Records from a data collection:
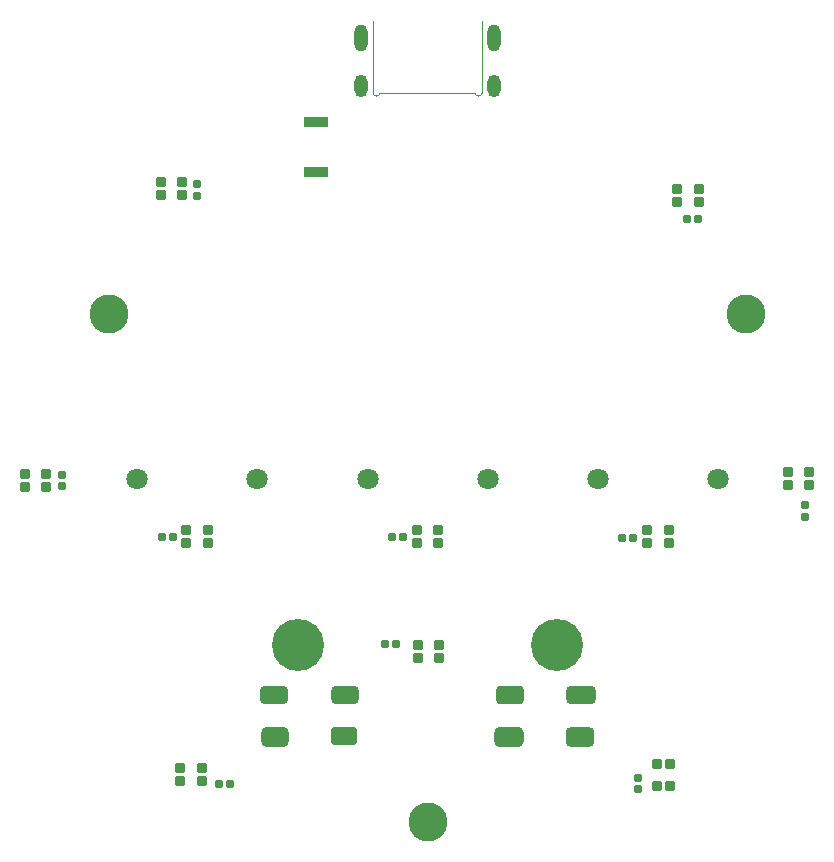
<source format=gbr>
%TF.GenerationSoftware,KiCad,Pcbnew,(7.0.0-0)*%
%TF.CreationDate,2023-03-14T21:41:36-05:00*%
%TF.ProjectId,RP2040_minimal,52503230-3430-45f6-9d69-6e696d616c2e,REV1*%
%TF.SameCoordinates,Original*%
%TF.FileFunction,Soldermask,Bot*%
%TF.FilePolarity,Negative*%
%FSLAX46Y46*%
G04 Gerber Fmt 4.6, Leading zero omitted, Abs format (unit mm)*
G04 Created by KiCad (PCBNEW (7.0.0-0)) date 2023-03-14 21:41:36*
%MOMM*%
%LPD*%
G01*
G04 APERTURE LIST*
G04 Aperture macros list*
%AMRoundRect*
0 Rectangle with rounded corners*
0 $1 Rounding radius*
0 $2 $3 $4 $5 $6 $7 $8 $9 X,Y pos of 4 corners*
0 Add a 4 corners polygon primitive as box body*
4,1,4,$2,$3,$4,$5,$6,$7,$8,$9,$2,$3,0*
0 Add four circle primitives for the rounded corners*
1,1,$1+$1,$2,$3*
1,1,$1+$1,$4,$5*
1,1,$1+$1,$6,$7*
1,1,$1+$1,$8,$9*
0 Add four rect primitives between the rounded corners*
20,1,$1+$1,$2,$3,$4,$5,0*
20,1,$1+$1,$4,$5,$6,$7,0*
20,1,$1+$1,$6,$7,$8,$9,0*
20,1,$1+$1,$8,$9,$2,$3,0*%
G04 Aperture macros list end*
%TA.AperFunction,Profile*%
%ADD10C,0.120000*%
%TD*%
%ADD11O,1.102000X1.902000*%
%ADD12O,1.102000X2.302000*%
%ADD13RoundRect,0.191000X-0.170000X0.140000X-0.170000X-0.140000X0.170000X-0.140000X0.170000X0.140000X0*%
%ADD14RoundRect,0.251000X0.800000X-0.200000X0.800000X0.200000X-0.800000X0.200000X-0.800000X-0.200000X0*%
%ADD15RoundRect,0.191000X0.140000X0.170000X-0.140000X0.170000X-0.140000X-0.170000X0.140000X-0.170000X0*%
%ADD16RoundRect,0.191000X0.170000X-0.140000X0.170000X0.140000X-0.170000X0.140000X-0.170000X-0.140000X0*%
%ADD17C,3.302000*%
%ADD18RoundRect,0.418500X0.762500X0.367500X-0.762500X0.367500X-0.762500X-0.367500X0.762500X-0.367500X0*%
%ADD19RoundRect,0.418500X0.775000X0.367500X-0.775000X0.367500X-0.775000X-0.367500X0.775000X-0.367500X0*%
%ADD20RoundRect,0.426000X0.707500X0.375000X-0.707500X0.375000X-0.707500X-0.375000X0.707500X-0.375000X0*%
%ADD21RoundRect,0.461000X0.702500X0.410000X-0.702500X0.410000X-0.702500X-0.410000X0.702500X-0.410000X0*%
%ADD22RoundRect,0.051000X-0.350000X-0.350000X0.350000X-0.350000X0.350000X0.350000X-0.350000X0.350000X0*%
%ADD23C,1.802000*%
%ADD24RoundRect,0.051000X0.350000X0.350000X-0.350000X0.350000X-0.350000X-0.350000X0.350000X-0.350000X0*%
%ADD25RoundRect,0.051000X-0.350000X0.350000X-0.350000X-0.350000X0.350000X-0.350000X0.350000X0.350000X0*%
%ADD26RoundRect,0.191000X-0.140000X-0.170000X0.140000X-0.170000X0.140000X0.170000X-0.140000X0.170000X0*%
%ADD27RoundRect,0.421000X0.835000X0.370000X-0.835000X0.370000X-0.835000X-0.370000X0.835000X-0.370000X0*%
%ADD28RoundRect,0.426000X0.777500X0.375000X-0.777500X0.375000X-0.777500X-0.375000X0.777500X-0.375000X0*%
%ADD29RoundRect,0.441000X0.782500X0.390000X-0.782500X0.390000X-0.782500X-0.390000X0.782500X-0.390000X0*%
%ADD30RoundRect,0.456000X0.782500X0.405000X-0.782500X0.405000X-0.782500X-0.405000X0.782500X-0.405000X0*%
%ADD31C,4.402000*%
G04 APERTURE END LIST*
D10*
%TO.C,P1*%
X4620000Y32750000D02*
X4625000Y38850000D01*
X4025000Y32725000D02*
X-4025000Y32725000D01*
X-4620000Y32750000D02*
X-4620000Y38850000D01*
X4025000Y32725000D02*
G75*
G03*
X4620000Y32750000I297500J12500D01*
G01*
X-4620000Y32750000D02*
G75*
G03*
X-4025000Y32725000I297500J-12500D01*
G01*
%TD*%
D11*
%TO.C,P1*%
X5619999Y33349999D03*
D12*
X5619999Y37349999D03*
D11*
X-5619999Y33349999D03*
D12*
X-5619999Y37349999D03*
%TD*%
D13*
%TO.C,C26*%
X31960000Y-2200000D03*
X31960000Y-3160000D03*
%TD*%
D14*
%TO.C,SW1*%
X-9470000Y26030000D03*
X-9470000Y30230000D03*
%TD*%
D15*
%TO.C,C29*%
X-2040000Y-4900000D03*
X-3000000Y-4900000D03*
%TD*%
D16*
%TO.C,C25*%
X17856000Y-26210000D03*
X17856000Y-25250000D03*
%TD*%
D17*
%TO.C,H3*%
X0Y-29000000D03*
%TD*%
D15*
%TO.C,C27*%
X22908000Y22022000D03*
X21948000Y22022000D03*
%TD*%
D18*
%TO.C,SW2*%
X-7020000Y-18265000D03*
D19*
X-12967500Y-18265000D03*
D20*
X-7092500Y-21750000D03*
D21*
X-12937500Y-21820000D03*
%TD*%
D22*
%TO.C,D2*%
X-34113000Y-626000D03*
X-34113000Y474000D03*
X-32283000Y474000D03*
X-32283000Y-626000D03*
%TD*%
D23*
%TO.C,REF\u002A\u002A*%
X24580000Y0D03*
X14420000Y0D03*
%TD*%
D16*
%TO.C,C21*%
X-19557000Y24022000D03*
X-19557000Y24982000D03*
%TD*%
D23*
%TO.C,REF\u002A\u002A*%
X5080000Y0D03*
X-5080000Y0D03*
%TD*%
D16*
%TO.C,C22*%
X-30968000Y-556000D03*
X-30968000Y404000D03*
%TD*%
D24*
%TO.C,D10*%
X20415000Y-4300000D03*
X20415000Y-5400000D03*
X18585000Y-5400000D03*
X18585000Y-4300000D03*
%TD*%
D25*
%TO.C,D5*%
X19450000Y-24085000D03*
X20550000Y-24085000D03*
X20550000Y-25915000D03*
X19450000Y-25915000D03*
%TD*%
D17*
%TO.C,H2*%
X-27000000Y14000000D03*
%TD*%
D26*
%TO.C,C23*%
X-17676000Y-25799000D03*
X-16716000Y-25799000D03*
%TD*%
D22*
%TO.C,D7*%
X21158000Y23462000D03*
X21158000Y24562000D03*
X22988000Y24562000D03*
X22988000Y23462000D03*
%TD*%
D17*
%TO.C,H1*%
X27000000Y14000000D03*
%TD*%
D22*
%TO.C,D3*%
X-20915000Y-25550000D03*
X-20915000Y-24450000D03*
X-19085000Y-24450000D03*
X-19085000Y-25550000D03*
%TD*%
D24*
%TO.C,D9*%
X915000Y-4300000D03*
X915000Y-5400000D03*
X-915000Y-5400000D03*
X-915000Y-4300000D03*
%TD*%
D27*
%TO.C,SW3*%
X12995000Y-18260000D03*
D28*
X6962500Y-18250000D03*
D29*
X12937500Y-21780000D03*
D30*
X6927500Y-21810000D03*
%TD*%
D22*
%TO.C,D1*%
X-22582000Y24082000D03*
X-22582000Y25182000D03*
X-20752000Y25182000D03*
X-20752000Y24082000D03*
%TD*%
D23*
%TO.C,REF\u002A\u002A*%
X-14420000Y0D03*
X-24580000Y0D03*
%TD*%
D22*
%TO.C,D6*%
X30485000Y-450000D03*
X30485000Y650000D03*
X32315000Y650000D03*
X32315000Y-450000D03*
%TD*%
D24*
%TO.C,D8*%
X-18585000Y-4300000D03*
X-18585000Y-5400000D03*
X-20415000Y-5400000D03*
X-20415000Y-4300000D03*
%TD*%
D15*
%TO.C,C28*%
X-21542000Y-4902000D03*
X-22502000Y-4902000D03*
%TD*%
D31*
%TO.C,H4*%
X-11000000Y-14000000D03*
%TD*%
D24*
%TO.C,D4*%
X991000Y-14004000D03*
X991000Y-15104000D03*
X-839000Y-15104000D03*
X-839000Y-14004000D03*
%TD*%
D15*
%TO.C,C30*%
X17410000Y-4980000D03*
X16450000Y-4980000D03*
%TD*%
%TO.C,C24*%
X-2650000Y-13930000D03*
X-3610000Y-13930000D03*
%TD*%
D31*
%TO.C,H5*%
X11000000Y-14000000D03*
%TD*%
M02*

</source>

...

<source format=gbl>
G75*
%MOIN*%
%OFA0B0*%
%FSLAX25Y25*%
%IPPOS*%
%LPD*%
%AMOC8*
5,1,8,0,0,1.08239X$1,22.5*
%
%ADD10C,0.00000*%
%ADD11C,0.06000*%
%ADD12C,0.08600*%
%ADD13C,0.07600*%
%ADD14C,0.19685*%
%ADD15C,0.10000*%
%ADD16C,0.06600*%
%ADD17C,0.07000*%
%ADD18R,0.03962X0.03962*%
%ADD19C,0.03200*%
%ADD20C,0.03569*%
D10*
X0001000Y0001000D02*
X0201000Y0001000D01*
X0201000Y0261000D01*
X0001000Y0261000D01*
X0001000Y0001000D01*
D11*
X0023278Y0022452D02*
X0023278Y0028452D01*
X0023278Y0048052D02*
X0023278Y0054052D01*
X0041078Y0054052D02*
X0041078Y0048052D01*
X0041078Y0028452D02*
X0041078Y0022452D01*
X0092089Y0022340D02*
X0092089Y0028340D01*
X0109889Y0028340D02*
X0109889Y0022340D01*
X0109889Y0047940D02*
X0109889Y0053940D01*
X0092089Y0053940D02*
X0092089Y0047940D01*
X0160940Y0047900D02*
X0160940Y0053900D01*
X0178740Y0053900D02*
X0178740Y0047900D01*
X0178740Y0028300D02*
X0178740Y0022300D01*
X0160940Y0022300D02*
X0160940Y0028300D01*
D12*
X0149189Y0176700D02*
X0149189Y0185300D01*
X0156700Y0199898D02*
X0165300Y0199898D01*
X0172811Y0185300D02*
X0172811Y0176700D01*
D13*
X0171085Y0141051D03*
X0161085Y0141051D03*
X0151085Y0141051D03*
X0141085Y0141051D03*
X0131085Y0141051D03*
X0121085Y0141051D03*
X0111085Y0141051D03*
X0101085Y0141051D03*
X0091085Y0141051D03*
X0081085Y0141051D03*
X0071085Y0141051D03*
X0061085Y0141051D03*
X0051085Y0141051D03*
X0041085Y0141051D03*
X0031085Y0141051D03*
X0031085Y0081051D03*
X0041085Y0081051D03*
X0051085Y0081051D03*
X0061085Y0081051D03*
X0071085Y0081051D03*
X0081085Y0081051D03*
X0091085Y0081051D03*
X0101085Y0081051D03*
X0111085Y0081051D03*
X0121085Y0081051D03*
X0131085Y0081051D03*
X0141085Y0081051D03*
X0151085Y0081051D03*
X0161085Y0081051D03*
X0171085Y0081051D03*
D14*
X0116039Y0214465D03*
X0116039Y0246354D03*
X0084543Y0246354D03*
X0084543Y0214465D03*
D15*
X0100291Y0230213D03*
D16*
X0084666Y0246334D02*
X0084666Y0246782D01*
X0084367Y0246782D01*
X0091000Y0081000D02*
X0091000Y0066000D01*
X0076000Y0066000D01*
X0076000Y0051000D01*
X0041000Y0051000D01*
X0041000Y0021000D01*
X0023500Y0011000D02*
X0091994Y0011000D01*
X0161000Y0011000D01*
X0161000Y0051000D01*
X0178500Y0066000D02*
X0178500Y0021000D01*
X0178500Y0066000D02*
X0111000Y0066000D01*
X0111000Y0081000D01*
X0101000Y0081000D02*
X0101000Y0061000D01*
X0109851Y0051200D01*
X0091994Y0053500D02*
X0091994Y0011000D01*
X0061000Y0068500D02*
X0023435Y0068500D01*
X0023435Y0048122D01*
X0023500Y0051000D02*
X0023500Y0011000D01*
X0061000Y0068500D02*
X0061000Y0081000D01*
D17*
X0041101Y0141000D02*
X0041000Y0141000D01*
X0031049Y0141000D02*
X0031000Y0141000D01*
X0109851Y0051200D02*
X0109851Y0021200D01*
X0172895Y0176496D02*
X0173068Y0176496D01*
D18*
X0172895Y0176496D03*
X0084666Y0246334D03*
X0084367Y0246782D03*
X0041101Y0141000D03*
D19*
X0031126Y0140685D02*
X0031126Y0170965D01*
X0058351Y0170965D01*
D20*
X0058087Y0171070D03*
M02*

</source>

What to do: Which lines in the records above contain the word "source"? Copy each one.

Exercise solution:
<source format=gbr>
</source>
<source format=gbl>
</source>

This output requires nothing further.